12.5.22

Hidrogénio

Club Makumba, “Jimmy Habibi”, in https://www.youtube.com/watch?v=pnyvqigBnzc

“Se os precipícios não tivessem arestas, as pessoas deixavam de ter medos.” Supunha que a convicção era fundada numa avaliação de si mesmo. Mas quem se abeirava de precipícios sabendo dos seus efeitos irremediáveis? Talvez a pulsão para sermos lobos de nós mesmos – quem sabe? – investisse nas probabilidades.

“Sabes como é redondo o ponto de interrogação? Não tem as arestas de um precipício e, contudo, destila perigos semelhantes.” Juro que comecei a desperceber a formulação, que parecia gratuitamente especulativa. Primeiro, não entendia como o arredondado do sinal de interrogação vertia uma qualquer significação nas interrogações. Poder-me-ia dizer que congeminava uma metáfora, mas não via como se tecem os pespontos entre o arredondado do sinal de interrogação e o formato de uma pergunta. Segundo, se as interrogações não passam pelo crivo das arestas, como podem encerrar medos (pois que são as arestas dos precipícios que fermentam os medos correspondentes)?

Não estive no tempo que antecedeu estas frases cifradas. Não sei se já tinha consumido algum álcool e fosse o álcool misturado no sangue a falar. Ou, em vez de oxigénio, talvez hidrogénio a desoxigenar o pensamento, tornando-o rebeldemente furtivo e vocacionado para a desordem. Fiquei à espera do capítulo seguinte – tanta eloquência daria um fartote de sabedoria ininteligível. 

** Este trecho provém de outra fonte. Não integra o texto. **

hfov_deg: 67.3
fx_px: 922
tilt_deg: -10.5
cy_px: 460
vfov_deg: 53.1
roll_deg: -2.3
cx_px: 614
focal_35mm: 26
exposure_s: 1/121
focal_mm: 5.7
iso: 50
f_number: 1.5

(Afinal, a sabedoria que se amanha num logro completo, com a curadoria de eruditos que raras vezes entendem a sapiência dos que enaltecem como esteios da erudição.)

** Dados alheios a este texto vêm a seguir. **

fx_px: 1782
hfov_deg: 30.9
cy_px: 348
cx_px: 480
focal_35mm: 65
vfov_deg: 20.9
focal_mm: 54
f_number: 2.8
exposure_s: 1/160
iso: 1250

Ao fundo do cais, vigiávamos a chegada de um pesqueiro. A atestar pelo bando de gaivotas que adejavam sobre os depósitos do pescado, a faina teria sido um olímpico feito. Enquanto anotávamos a desordenada coreografia das gaivotas – e como eram enxotadas por pescadores atarefados – disse-me:

Se em vez do avesso virássemos o leme para o acaso, não lamentávamos os contratempos que os notários cuidam de lavrar em ata. Seríamos plenos, como a maré cheia que nos atira esta maresia, ou aqueles pescadores que hoje vão de regresso a casa com os bolsos cheios.

Comecei a preparar o amanhã. A véspera era convidativa. Talvez ao jantar comesse sardinhas – não sei se a faina trouxera sardinhas, mas li notícias sobre as primeiras sardinhas da temporada. Não sabia se os meus bolsos tinham numerário suficiente para o aprovisionamento do jantar. Não havia problema. As maravilhas da tecnologia inventaram o dinheiro de plástico. Já não era fácil pedir fiado por esquecimento do numerário.